3. I still have some of that Sky 1 counselor in me though. Last summer I would always sing "Supercalifragilisticexpialidocious" with my girls. I would start it and they would all join in at the top of their lungs and love it. We were walking to lunch today and I thought it would be fun so I started singing it. Yall, I sang the whole thing real loud by myself and my girls just looked at me and kept talking. Sam, one of the wrangers with us this week, looks at me and says, "Haley, you're just not cool enough for Sky 3." I laughed. Sky 3/Rodeo girls- not a fan of singing Mary Poppins at the top of their lungs. Duely noted.

4. While at camp this summer I have rediscovered the beauty of bedtime storries. I love reading to our girls before they go to sleep. Last week we read about Ruth, the woman at the well, and a few others I can't remember. Last night we read about Noah. My favorite is when I finish reading a story and one of the girls sits up and looks at me and says, "That was a cool story!"

4. HOW COOL IS GOD IN THIS STORY: Our first week of Rodeo camp (back during Session 2) it was cloudy every morning while we were at the arena and sunny and hot in the afternoons when we went to the pool.
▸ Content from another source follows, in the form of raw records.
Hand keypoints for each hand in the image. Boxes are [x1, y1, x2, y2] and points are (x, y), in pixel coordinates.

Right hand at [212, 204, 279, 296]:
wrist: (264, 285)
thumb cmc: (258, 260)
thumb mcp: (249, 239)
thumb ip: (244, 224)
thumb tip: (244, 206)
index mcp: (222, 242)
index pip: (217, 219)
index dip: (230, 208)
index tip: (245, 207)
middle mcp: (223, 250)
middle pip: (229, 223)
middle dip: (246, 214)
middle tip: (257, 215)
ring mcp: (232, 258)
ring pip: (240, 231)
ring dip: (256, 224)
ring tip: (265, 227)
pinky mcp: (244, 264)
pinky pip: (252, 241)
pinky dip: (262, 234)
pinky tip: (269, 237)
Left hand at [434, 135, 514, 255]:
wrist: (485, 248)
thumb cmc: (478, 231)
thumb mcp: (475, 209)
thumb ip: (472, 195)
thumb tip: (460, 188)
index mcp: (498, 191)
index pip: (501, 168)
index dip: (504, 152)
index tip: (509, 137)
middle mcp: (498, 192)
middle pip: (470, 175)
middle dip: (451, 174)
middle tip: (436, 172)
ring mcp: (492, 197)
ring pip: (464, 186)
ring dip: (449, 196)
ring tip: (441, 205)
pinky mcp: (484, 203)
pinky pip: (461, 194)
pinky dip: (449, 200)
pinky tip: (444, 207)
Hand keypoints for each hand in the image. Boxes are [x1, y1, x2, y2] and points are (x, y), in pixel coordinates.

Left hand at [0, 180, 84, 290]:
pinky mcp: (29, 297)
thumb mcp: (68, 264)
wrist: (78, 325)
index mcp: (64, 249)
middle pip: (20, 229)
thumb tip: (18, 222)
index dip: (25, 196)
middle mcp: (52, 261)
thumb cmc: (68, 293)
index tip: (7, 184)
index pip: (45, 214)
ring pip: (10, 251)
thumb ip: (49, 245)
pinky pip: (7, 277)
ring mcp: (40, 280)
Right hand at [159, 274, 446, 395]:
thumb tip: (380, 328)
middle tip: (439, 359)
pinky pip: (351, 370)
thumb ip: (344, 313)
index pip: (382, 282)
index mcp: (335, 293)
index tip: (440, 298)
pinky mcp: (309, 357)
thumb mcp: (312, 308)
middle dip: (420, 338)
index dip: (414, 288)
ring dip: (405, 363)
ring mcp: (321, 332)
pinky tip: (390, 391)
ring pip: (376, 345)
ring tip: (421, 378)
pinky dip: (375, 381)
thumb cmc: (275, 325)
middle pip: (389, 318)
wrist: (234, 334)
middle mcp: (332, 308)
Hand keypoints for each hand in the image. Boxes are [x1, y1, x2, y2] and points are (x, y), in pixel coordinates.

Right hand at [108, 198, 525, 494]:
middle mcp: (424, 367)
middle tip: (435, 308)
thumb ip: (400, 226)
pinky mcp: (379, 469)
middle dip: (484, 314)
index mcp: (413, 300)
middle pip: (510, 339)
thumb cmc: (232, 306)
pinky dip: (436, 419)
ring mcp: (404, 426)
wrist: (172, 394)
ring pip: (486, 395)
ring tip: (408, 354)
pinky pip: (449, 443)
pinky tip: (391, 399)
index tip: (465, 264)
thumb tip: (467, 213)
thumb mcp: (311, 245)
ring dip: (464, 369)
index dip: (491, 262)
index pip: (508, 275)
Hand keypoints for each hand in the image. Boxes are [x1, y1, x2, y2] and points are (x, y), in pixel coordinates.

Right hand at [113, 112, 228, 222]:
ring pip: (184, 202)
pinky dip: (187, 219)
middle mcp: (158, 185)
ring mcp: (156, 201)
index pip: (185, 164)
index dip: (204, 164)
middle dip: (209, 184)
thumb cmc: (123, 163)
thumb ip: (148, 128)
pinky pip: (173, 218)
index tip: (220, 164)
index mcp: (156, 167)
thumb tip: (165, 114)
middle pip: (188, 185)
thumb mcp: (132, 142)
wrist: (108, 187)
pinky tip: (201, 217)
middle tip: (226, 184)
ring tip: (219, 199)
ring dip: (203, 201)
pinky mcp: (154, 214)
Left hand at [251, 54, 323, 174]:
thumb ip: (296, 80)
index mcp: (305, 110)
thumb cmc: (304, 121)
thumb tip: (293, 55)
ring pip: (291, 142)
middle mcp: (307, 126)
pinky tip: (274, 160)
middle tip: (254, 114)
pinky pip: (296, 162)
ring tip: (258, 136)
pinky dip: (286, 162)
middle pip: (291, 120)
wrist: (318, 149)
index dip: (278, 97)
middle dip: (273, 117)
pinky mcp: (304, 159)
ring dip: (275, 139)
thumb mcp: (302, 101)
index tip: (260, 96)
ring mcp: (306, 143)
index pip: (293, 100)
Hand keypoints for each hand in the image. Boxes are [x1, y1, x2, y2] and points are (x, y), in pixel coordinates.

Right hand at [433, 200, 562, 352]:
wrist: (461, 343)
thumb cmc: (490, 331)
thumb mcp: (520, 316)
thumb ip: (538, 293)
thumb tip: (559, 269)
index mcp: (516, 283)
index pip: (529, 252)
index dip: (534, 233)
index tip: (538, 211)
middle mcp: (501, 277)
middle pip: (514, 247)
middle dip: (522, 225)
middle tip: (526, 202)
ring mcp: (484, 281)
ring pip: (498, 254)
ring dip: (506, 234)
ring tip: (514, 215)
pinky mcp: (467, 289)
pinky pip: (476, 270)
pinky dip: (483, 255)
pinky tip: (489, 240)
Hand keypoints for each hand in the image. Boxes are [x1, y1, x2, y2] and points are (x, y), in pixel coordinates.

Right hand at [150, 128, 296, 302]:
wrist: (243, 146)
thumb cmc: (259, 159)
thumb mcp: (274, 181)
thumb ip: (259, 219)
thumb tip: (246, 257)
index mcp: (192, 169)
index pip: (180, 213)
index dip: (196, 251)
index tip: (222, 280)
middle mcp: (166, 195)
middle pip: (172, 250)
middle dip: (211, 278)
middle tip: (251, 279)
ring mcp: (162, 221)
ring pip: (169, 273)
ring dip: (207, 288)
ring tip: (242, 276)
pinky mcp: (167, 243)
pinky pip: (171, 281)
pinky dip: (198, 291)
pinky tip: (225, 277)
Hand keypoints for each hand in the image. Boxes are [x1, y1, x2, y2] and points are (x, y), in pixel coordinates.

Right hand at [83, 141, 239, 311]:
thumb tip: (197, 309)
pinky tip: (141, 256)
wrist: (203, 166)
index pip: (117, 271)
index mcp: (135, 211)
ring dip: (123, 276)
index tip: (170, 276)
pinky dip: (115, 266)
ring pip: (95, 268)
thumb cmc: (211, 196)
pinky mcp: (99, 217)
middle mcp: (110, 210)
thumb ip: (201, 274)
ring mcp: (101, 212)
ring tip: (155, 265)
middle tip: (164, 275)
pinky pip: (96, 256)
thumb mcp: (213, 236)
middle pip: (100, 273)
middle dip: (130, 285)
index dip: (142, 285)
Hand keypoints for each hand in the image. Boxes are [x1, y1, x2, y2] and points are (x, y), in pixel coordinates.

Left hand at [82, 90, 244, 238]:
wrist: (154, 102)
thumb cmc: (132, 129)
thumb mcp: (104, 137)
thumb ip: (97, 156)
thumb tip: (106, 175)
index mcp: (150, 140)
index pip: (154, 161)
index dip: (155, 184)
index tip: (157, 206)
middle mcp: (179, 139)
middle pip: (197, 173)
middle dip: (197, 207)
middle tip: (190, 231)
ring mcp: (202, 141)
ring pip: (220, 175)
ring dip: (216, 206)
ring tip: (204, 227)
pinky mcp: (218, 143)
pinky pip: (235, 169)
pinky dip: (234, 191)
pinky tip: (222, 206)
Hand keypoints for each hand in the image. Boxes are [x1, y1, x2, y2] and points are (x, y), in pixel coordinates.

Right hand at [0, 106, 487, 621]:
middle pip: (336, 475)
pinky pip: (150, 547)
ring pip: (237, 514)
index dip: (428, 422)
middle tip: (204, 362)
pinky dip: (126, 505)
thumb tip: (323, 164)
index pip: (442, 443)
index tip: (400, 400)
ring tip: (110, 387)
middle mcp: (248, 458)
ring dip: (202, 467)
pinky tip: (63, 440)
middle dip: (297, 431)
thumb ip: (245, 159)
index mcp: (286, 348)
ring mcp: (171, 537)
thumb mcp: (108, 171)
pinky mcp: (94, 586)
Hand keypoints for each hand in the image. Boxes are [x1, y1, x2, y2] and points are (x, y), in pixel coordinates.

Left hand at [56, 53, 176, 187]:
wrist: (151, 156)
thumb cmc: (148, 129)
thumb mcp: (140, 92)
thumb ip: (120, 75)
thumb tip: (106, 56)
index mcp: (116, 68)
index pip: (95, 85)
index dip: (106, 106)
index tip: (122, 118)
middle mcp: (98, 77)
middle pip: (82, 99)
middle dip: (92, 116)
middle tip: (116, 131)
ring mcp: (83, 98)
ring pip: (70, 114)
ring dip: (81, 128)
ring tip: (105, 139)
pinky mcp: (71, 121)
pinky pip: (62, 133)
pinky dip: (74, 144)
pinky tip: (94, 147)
How sweet was it that the Lord provided clouds/shade from the sun during the morning hours when we were at the arena and it would have been insanely hot/we would have been baked. Every morning without fail it was cloudy during arena time. Since that week there has been no rain, no clouds, NOTHING. Sun and heat and 106 degrees and "I walk outside and can't breathe it is so hot." You guys, we get to the arena this morning and what happens? CLOUDS AND A BREEZE. Its sunny during breakfast, we go down to the arena and I realize, "Hey, I'm not DYING right now." Then I notice that out of nowhere the sky is totally overcast. And then it gets windy and I think it stayed in the low 90s this morning. HOW COOL IS THAT. How awesome is God in providing for us and taking care of us?! I LOVE IT.

I am so excited about this week. I am excited to share the Lord with these girls and to get to know their hearts. I am excited for the challenges to come and the cool things I am going to learn. This is my last week here. I will not waste it. I will not waste it being tired or complaining or being distracted or doubting. I will not allow myself to be attacked in some of the ways that I know I have already been attacked this summer.

I will stand on YOUR truth and fight with YOUR strength.

I'm so pumped. I love it. One week left, lets DO IT. :D

"But I keep working toward the day when I will finally
be all that Christ Jesus saved me for and wants me to be."
- Philippians 3:12

Prayer requests though:
1. HEALTH. Man, we have all been sick lately. I had a crazy cold last week, but after sleeping all weekend I am much better now. I think it will probably be all gone by tomorrow. Sydney though ahs had a sinus infection for a while now and has been in the health center since yesterday. They took her to the doctor today, so hopefully she will get some meds that can finally make her better. So please pray for heath as a cabin and as summer staff here. There is for sure a lot of stuff going around that causes us to miss out on time with our kids or to not be 100% when we should be.
2. Patience because I KNOW we will need it. And energy. :)
3. Unity within our cabin. Like I said, it is awesome right now, but I don't know how everyone will feel on Thursday after they've been living with each other for a whole week.

That's all for now. More on these incredible girls later.